Es sintomático que el personaje experimente entonces un abandono no solo psíquico, sino también físico, corporal, no pudiendo apenas incorporarse de la cama, ni tan siquiera moverse. Los vómitos que entonces le sobrevendrán son un símbolo de una muerte lenta pero imparable que avanza por dentro, descomponiéndolo todo, susituyendo cada órgano por un vacío sin nombre. El individuo entiende que no hay escapatoria ante la terrible maquinaria del poder, que ésta acabará por destrozarlo. Asume su insignificancia. Una vez que la ira desaparece, la acedia toma el mando. Nada queda ya, salvo la resignación. Una resignación consciente, pues se hace cargo de su estado (se arrepiente, incluso) y denuncia lo que para él es una muestra de la falta de escrúpulos del aparato del sistema, ante el que se siente indefenso. La lucidez es, así, más terrible que la locura.
En resumen, es esta una novela sobre el desarraigo, la inadaptación, la soledad, la desesperanza, el odio, la violencia, la rebeldía y el arrepentimiento, donde el flujo libre de la conciencia, los recuerdos y las ensoñaciones (sin delirio) del protagonista, su lucha y su derrota, nos hacen reflexionar acerca de nuestras sociedades del simulacro posmoderno. Obviamente, el contenido simbólico espacio-temporal, centrado en el habitáculo (pegado al personaje como una segunda piel), daría para unas cuantas líneas más. Baste decir aquí que este contenido explica la ausencia de acción al uso en la novela de Selby.

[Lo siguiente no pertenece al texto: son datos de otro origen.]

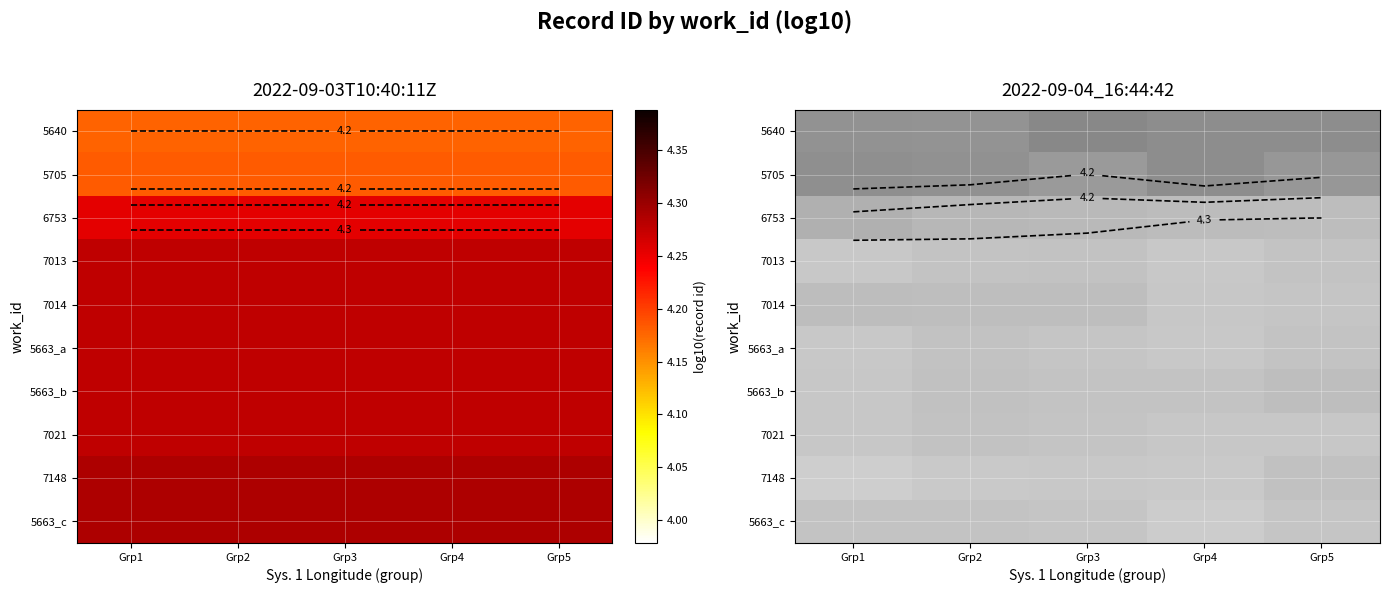

At which category is the sum across all series the highest?

Grp4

Un último apunte. Para aquel que quiera leer algo semejante, en ritmo y en intención, entre nuestras letras hispánicas, recomiendo El índice de Dios (Madrid, Espasa Calpe, 1993), del narrador y poeta de origen inglés (residente en España, con alguna ausencia, desde los cuatro años), Roger Wolfe. Tengo entendido que la editorial Zut acaba de reeditar, con el título de El sur es un sitio grande, esta semiolvidada novela, que bien merecería próximo comentario.
Me ha gustado tu análisis sobre la novela de Dolby. Pasaré más por aquí.